Love and money

Love and money

Robert Tanitch reviews The School for Scheming at Orange Tree Theatre, Richmond, Surrey

Theatregoers owe an enormous debt to Sam Walters, who is retiring as artistic director of the charming in-the-round Orange Tree Theatre in Richmond. He has been discovering overlooked plays and playwrights, such as Granville Barker, Arthur Murphy, Rodney Ackland, John Galsworthy, etc, etc, for well over 40 years.

Walters takes his leave with a sentimental comedy by Dion Boucicault (1820-1890), the most prolific and one of the most successful British playwrights of the 19th century, who wrote some 250 plays and adaptations.

Boucicault, who made and lost a fortune, was often bankrupt and bankruptcy faces many of his characters in The School for Scheming. With its homilies on money and love, the play, which premiered in 1847, is a good example of the sort of play which Victorian audiences would have enjoyed.

Everybody is scheming and plotting and nobody is to be trusted. Still, the good end up happily married and the bad end up unhappily married.  It is all very sentimental. Even the moneylender, who has the power to ruin everybody, turns out to be a good guy

There is a young man (Dominic Hecht) who wants to be a capitalist and he makes his money by selling shares in a non-existent company. Boucicault makes him his mouthpiece for an extended rant on an amoral society in which “Nothing” reigns supreme. “Nothing,” he declares, “is the philosopher’s stone of the age.”

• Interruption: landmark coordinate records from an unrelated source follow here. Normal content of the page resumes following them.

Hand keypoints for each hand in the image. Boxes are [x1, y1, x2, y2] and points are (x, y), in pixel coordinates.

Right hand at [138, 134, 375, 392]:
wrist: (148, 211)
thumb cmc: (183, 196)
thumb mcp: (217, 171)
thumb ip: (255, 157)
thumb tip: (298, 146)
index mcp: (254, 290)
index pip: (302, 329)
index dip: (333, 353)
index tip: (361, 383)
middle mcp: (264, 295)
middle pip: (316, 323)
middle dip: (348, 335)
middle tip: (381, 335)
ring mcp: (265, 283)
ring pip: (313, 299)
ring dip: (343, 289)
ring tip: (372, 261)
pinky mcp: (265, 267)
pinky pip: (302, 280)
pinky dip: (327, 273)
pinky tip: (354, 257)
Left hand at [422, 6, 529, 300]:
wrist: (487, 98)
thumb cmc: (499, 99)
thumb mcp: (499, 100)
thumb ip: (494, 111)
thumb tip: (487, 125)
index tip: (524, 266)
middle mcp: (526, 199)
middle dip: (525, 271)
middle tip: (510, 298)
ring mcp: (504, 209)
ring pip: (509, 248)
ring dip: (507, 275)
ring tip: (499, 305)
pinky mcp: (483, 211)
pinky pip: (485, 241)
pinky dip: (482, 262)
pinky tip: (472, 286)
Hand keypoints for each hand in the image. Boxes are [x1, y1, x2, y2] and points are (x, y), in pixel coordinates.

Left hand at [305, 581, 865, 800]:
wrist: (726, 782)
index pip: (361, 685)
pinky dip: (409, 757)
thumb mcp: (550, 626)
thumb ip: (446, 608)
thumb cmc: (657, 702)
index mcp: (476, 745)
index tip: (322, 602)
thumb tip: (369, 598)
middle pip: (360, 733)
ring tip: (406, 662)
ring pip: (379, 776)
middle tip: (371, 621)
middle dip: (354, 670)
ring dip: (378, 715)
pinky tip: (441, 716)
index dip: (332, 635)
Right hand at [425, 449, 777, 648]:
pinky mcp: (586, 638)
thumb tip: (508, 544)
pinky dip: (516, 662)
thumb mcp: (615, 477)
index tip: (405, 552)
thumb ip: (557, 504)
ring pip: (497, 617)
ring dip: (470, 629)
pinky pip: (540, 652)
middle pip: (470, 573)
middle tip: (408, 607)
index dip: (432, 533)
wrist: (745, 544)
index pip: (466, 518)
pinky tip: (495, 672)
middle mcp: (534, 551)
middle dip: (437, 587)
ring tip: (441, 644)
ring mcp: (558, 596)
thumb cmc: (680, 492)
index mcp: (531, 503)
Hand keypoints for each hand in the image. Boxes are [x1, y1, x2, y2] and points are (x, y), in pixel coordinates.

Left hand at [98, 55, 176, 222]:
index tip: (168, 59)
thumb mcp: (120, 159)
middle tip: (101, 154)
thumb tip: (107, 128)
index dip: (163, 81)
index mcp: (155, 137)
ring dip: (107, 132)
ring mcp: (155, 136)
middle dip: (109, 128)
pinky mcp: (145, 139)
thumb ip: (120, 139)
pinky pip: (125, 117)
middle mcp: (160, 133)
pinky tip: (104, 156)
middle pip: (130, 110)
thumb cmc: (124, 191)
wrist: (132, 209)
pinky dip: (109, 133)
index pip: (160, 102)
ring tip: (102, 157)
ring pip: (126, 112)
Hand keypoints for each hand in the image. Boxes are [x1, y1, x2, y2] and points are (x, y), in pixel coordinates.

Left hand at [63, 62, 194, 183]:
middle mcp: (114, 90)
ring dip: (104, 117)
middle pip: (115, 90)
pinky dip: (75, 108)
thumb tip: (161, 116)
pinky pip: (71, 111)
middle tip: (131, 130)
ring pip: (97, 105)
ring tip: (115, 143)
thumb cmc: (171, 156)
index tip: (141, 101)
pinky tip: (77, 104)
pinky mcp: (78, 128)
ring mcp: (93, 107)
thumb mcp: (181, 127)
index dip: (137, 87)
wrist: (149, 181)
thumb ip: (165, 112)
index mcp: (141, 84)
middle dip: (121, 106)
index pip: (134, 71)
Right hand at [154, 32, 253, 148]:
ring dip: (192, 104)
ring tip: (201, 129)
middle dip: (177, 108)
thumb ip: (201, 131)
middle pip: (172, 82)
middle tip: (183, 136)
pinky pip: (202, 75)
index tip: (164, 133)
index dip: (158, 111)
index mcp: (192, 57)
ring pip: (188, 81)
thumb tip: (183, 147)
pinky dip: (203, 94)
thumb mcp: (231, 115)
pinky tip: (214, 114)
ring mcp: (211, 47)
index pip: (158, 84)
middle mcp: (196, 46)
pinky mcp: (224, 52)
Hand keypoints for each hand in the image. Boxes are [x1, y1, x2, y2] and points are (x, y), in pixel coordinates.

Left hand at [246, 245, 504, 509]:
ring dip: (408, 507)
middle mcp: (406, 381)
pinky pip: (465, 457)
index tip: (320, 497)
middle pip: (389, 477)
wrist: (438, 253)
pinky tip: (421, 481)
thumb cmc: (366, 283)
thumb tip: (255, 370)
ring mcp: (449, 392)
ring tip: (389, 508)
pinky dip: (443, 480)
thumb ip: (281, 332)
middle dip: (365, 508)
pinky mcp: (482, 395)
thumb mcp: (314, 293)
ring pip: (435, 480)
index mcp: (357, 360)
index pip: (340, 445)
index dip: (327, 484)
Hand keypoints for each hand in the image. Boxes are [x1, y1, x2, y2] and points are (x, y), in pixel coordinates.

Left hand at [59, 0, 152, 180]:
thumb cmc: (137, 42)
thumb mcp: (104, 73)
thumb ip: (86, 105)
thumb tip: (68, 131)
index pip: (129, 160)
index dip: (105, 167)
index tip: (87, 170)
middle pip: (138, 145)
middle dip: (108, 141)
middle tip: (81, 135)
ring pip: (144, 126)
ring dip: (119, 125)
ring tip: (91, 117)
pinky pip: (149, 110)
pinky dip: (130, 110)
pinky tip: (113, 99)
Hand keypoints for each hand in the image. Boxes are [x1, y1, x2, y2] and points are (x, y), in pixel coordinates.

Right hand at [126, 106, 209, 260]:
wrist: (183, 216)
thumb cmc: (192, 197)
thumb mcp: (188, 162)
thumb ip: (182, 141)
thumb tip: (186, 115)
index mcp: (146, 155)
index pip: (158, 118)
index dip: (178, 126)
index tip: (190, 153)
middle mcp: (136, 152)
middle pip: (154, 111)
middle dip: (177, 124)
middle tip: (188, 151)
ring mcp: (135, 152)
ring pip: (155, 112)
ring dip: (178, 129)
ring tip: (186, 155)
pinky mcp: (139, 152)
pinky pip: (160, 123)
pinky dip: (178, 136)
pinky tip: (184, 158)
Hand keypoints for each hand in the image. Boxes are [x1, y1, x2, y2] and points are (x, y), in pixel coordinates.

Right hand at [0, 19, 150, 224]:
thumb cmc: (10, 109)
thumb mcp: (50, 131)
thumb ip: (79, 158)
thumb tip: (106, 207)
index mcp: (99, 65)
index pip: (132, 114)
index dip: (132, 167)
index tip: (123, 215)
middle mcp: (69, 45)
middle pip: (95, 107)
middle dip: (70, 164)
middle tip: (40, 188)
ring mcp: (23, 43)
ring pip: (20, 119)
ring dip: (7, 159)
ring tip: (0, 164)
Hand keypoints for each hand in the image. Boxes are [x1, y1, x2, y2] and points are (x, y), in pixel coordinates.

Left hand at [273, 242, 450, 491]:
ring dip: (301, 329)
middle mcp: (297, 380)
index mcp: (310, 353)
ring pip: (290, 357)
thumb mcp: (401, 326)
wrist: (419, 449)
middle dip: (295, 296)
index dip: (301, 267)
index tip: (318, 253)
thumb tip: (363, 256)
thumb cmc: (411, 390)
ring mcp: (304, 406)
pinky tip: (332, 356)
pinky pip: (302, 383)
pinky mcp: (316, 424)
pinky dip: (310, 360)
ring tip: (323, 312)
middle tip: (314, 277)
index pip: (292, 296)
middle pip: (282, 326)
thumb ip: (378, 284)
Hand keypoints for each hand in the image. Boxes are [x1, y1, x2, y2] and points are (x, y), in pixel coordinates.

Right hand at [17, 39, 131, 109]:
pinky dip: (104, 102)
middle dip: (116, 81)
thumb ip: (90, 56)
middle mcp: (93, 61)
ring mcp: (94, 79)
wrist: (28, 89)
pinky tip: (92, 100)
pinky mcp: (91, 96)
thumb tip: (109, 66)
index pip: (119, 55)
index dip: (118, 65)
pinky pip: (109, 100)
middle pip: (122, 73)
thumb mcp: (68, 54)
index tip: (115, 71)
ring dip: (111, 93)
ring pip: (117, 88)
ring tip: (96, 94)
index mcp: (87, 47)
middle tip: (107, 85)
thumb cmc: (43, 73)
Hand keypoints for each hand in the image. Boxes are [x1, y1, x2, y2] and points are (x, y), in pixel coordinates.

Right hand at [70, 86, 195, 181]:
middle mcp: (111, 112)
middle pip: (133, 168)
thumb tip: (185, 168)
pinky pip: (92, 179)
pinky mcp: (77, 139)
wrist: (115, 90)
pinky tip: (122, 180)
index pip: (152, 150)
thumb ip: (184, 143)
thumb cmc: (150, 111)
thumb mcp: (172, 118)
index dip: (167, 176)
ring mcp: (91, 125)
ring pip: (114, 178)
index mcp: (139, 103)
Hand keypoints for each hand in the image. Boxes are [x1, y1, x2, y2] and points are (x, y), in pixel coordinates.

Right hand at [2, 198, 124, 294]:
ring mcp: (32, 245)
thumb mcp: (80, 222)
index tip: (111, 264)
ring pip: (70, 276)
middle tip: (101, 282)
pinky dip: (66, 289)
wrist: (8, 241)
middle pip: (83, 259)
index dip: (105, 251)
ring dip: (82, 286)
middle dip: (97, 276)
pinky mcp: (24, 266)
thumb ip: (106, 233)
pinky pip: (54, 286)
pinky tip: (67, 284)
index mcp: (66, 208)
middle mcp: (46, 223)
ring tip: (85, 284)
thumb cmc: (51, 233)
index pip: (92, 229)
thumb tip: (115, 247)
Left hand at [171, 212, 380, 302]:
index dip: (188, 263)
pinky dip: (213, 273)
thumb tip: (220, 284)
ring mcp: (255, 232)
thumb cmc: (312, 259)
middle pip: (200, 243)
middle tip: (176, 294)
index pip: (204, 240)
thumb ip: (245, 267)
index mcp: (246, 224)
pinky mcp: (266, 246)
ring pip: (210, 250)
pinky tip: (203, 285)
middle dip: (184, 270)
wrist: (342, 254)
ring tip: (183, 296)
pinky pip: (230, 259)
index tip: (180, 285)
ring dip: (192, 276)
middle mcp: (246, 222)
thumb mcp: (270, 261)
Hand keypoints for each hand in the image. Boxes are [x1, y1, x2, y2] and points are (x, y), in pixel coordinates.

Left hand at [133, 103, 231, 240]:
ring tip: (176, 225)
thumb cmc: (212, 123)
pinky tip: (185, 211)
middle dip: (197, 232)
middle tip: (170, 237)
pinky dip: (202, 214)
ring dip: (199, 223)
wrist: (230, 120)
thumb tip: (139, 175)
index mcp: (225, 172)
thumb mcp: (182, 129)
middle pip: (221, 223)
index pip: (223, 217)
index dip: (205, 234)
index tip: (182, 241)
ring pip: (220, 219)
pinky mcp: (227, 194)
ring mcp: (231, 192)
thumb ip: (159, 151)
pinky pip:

A Duke’s daughter (Imogen Sage), who is in love with a poor man (Chris Bone), is willing to sacrifice herself and marry an aristocratic nincompoop (Oliver Gomm) to save her debt-ridden father from prison.

The nincompoop, unusually, knows he is ridiculous; but also knows his wealth means he can afford to be ridiculous. Gomm is not afraid to go right over the top and be really ridiculous.

The funniest scene is when the impoverished Duke (Paul Shelley) and an impoverished headmistress  (Sabina Franklyn) who runs a finishing school which teaches young ladies how to get rich husbands with titles, agree to marry, each thinking the other is very rich and will be able to pay off the thousands of pounds they owe.

Auriol Smith’s agreeably cast and richly costumed production goes on for very nearly three hours and would be better for some judicious cutting.